Data for this exercise section start

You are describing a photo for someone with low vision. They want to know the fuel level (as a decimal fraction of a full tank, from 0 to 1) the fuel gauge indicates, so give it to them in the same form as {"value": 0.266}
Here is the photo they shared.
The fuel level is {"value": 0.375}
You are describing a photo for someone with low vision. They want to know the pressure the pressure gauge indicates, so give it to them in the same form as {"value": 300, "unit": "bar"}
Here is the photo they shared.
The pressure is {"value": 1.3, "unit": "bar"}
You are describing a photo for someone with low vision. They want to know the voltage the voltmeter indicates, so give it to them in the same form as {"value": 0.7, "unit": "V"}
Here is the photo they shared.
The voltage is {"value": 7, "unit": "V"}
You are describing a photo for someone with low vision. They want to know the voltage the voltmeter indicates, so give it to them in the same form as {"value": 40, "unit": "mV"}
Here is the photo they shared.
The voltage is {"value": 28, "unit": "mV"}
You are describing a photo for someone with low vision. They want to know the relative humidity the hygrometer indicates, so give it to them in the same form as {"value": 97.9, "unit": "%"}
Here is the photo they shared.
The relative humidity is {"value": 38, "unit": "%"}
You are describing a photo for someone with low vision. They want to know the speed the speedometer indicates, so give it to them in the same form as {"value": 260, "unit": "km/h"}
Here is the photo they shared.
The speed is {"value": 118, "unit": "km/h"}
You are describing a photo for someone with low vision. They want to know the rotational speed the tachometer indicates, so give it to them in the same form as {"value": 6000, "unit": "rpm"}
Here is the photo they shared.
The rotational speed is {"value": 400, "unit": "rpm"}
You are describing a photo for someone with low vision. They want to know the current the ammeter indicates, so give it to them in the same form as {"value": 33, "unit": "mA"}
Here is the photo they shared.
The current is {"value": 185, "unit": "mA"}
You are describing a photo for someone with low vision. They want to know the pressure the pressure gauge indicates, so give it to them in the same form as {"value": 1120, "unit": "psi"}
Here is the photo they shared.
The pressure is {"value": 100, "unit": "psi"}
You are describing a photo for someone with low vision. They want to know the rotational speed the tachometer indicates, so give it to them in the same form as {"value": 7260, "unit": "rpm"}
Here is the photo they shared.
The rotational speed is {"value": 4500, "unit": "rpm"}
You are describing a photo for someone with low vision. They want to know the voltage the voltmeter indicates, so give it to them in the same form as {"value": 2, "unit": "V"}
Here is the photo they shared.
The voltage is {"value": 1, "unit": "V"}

Data for this exercise section end

* Problem description *
Put the lines of the items above, from the line with "know the relative" through the line with "The relative humidity is", into a numbered list, leaving out any blank lines.

* Answer to the problem *
1. You are describing a photo for someone with low vision. They want to know the relative humidity the hygrometer indicates, so give it to them in the same form as {"value": 97.9, "unit": "%"}
2. Here is the photo they shared.
3. The relative humidity is {"value": 38, "unit": "%"}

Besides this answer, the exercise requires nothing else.